In this case, the court cannot equitably toll Welch's untimely Rule 60(b)(3) motion alleging fraud by his counsel and DENIES the motion seeking relief from the prior dismissal. The court reaches this conclusion in light of the Fourth Circuit's recent instruction in Williams where, regardless of the potential merits of any circumstances preventing a timely filing, courts cannot equitably toll an untimely motion because Rule 60(b)(3)'s one-year deadline is non-jurisdictional. This claim-processing procedural rule, as interpreted in Williams, leaves this court “without discretion to extend Rule 60(b)'s one-year time limit for equitable reasons, whatever their merit.” Williams, 56 F.4th at 372. Moreover, Welch's motion does not indicate any discernable reason for the motion's untimeliness, and it is DENIED.

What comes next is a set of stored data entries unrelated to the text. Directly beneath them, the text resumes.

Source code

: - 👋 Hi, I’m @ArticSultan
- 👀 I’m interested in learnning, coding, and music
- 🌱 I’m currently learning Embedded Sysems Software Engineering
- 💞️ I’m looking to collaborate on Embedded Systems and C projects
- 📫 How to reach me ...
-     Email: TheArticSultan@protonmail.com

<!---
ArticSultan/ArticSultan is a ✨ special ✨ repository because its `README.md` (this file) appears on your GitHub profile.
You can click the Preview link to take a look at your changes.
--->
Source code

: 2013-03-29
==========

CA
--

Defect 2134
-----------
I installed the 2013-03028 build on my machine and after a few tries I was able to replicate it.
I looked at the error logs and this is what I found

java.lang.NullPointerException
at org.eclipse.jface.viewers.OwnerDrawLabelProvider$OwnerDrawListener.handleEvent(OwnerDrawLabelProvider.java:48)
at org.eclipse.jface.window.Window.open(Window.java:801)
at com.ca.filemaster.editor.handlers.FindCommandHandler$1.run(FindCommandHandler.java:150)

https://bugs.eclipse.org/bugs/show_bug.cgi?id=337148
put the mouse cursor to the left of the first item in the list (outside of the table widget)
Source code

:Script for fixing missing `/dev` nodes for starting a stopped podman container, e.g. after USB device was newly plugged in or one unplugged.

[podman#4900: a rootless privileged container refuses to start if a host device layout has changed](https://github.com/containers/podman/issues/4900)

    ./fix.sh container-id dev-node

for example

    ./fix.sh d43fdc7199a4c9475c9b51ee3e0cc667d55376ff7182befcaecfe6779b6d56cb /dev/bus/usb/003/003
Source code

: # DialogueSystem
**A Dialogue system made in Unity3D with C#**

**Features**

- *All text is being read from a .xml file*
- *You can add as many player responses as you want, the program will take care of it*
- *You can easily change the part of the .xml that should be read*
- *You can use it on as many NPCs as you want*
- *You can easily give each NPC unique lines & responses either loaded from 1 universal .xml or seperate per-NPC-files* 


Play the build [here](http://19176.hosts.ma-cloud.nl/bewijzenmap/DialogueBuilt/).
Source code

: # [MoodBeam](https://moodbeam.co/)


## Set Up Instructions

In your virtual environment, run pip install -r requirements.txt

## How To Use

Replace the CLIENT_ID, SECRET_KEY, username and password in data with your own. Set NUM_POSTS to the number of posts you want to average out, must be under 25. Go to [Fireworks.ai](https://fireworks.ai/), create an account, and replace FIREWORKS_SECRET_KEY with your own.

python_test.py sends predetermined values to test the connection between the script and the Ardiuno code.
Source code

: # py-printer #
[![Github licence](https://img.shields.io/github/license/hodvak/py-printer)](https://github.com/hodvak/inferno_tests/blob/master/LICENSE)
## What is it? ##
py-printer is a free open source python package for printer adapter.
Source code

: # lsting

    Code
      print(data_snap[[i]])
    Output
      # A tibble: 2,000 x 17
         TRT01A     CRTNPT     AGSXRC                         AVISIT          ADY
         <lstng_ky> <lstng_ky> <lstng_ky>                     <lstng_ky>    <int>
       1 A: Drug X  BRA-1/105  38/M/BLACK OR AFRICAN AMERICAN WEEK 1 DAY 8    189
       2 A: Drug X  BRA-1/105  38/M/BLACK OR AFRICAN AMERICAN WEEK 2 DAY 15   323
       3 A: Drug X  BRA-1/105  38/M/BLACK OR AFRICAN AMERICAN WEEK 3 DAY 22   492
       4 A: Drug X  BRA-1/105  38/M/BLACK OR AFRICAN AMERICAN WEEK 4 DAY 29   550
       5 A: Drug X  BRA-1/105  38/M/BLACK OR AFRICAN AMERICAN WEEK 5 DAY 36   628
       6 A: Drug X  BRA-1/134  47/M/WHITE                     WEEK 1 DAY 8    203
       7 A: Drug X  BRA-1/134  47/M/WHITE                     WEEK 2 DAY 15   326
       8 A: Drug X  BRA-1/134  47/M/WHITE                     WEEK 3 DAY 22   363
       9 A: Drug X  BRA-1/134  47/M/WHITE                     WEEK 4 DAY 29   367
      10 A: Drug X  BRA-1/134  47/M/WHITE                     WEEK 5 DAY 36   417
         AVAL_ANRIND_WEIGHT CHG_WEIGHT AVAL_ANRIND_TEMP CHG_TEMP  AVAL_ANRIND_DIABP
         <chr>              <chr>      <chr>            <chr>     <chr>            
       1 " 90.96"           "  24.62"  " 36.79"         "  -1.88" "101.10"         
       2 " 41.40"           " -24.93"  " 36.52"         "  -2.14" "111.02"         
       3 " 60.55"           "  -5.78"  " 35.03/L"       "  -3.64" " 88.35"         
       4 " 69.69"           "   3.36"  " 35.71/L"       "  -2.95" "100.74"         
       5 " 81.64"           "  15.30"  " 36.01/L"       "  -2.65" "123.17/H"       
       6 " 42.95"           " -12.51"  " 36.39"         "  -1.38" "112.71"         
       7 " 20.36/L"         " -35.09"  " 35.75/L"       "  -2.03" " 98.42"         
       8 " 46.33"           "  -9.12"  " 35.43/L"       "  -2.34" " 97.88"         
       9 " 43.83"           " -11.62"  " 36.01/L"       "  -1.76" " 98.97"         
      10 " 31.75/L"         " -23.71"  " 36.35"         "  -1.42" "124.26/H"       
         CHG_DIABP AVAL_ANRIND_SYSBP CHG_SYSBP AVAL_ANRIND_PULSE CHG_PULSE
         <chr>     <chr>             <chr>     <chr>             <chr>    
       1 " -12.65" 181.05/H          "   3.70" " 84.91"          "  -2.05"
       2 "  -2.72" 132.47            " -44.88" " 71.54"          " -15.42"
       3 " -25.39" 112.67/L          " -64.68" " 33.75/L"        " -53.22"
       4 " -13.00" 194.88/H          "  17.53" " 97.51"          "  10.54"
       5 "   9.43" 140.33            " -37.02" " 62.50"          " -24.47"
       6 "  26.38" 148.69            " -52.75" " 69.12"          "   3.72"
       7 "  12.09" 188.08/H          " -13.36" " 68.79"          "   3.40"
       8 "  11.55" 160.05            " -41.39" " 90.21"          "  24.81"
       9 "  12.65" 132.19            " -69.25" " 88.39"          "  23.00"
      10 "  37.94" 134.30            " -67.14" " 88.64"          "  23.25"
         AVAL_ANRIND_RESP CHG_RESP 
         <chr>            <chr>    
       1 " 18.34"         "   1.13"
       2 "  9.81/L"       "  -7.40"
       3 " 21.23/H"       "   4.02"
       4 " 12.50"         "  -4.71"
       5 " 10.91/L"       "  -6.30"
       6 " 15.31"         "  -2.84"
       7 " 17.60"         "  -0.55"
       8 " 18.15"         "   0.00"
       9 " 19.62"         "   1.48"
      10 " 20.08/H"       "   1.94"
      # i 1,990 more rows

Welch filed a letter with the court on July 17, 2023, stating he is “presently preparing my reply to the Defendants' and Attorney Dooley's recent filings” and that he “look[s] forward to substantiating the claims of Fraudulent Concealment and Misconduct by both Attorney Victor Skaff, III and Attorney Tim Dooley.” ECF No. 39. To date, however, nothing has been filed, and more than a month has passed.
Based on the representation of counsel that this case had been settled, this case was dismissed on January 19, 2021, and at this late date, Rule 60(b) does not permit the court to reopen this case. Accordingly, the court is required to DENY the motion filed by Welch to reconsider the dismissal of this case.
An appropriate Order will be entered.